— Exercise instructions —
A word-for-word copy of the listing is required, and it must contain no pictures.

— Source data —

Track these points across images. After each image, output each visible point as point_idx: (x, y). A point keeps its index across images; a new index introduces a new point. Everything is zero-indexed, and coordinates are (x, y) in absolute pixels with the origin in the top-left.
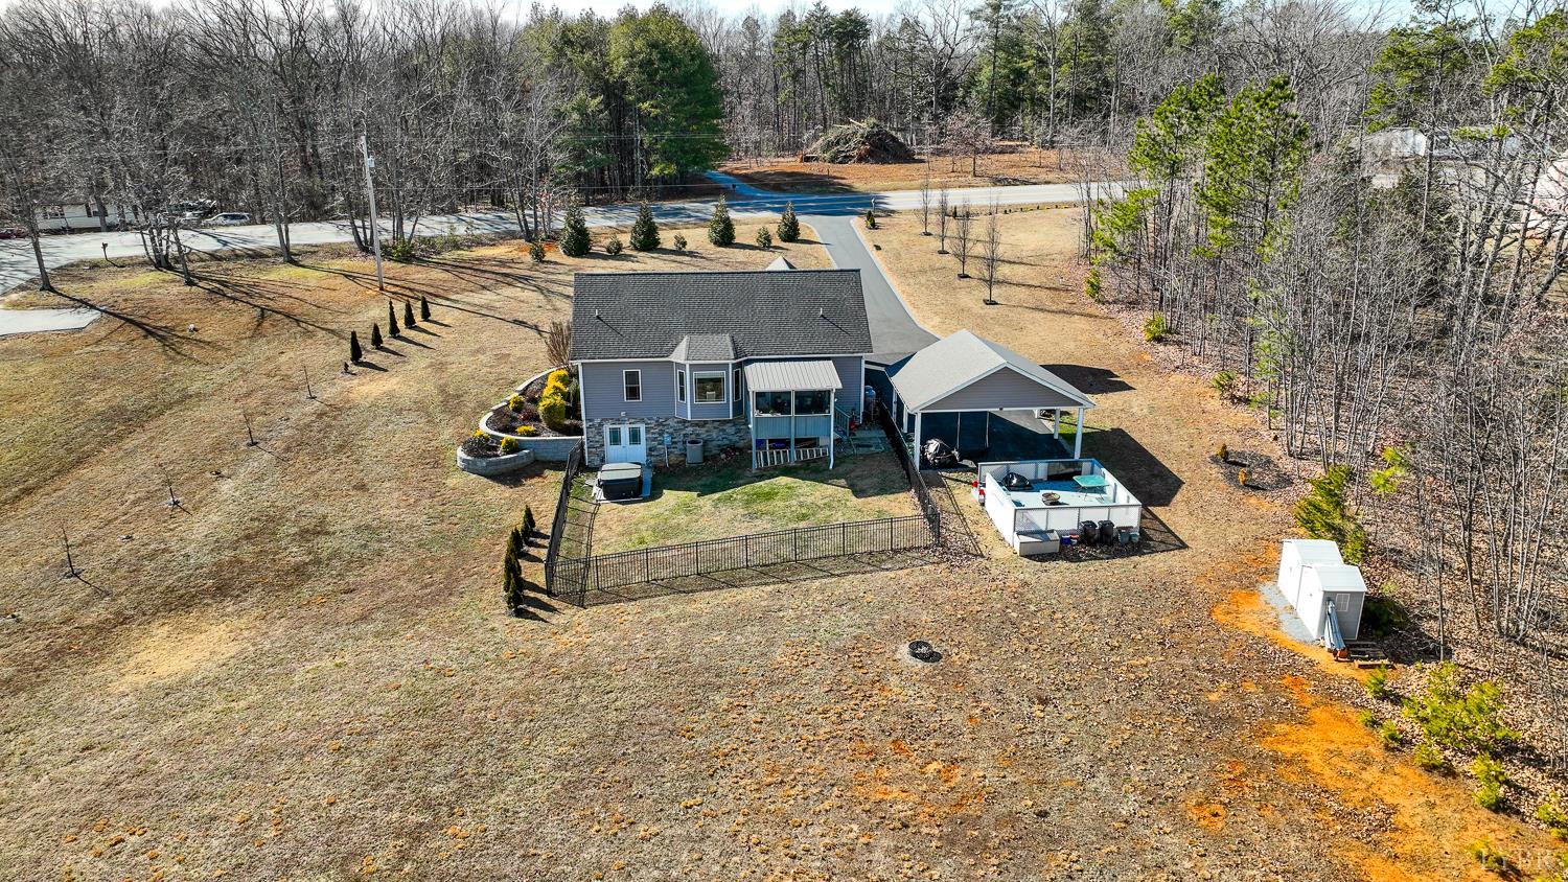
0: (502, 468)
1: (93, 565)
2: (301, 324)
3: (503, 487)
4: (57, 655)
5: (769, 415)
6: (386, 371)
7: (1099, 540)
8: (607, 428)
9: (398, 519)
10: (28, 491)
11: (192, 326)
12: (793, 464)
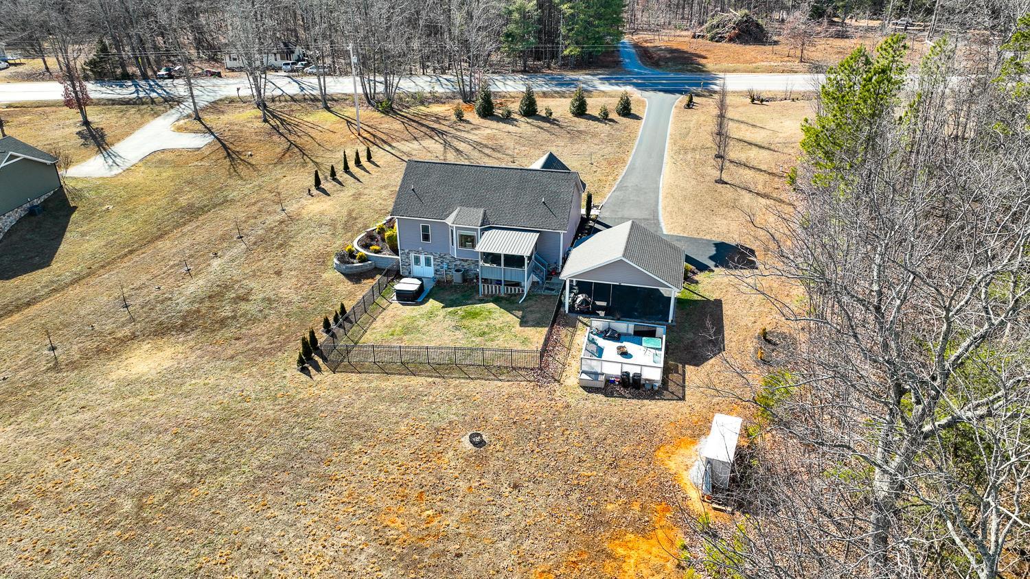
0: (354, 271)
1: (135, 303)
2: (305, 157)
3: (350, 283)
4: (99, 351)
5: (488, 265)
6: (329, 195)
7: (632, 385)
8: (412, 255)
9: (286, 296)
10: (131, 252)
11: (250, 153)
12: (503, 295)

— Exercise output —
Track these points across images. After each image, output each visible point as point_idx: (x, y). A point keeps its index across images; a new index introduces a new point. Everything is zero-indexed, and coordinates are (x, y) in absolute pixels with the origin in the top-left.
0: (502, 468)
1: (93, 565)
2: (301, 324)
3: (503, 487)
4: (57, 655)
5: (769, 415)
6: (386, 371)
7: (1099, 540)
8: (607, 428)
9: (398, 519)
10: (28, 491)
11: (192, 326)
12: (793, 464)
0: (354, 271)
1: (135, 303)
2: (305, 157)
3: (350, 283)
4: (99, 351)
5: (488, 265)
6: (329, 195)
7: (632, 385)
8: (412, 255)
9: (286, 296)
10: (131, 252)
11: (250, 153)
12: (503, 295)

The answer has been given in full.